## ASSIGNMENT:
All of the records should be given again verbatim.

## INPUT:
* * * *
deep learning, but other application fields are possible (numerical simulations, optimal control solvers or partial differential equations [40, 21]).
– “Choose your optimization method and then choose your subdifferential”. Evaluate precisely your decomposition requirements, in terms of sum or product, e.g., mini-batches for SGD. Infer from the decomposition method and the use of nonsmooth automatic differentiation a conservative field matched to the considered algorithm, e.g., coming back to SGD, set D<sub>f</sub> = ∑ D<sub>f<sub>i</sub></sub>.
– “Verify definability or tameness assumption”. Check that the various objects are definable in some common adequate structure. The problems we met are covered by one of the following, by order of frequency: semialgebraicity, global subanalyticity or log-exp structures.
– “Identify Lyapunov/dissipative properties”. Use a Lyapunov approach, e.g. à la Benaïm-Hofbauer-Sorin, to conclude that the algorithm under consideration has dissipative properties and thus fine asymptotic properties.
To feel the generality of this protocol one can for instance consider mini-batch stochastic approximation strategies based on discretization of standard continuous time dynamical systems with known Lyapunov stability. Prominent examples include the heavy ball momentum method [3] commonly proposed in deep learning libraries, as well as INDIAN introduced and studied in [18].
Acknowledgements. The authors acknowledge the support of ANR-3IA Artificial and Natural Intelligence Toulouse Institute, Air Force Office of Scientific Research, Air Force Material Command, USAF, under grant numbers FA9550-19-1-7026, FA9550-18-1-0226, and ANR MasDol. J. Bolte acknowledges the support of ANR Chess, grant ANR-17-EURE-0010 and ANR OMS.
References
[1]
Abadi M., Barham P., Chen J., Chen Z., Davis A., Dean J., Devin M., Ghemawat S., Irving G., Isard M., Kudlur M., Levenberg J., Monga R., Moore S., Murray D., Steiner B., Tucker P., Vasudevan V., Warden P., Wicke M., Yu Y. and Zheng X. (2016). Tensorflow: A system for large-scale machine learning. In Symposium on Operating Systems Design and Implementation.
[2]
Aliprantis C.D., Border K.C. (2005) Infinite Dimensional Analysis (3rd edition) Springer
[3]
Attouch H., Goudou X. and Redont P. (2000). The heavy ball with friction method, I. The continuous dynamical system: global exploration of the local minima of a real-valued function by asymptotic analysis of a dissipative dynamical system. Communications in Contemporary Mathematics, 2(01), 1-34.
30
* * * *
## WRITTEN RESPONSE:
deep learning, but other application fields are possible (numerical simulations, optimal control solvers or partial differential equations [40, 21]).
– “Choose your optimization method and then choose your subdifferential”. Evaluate precisely your decomposition requirements, in terms of sum or product, e.g., mini-batches for SGD. Infer from the decomposition method and the use of nonsmooth automatic differentiation a conservative field matched to the considered algorithm, e.g., coming back to SGD, set D<sub>f</sub> = ∑ D<sub>f<sub>i</sub></sub>.
– “Verify definability or tameness assumption”. Check that the various objects are definable in some common adequate structure. The problems we met are covered by one of the following, by order of frequency: semialgebraicity, global subanalyticity or log-exp structures.
– “Identify Lyapunov/dissipative properties”. Use a Lyapunov approach, e.g. à la Benaïm-Hofbauer-Sorin, to conclude that the algorithm under consideration has dissipative properties and thus fine asymptotic properties.
To feel the generality of this protocol one can for instance consider mini-batch stochastic approximation strategies based on discretization of standard continuous time dynamical systems with known Lyapunov stability. Prominent examples include the heavy ball momentum method [3] commonly proposed in deep learning libraries, as well as INDIAN introduced and studied in [18].
Acknowledgements. The authors acknowledge the support of ANR-3IA Artificial and Natural Intelligence Toulouse Institute, Air Force Office of Scientific Research, Air Force Material Command, USAF, under grant numbers FA9550-19-1-7026, FA9550-18-1-0226, and ANR MasDol. J. Bolte acknowledges the support of ANR Chess, grant ANR-17-EURE-0010 and ANR OMS.
References
[1]
Abadi M., Barham P., Chen J., Chen Z., Davis A., Dean J., Devin M., Ghemawat S., Irving G., Isard M., Kudlur M., Levenberg J., Monga R., Moore S., Murray D., Steiner B., Tucker P., Vasudevan V., Warden P., Wicke M., Yu Y. and Zheng X. (2016). Tensorflow: A system for large-scale machine learning. In Symposium on Operating Systems Design and Implementation.
[2]
Aliprantis C.D., Border K.C. (2005) Infinite Dimensional Analysis (3rd edition) Springer
[3]
Attouch H., Goudou X. and Redont P. (2000). The heavy ball with friction method, I. The continuous dynamical system: global exploration of the local minima of a real-valued function by asymptotic analysis of a dissipative dynamical system. Communications in Contemporary Mathematics, 2(01), 1-34.
30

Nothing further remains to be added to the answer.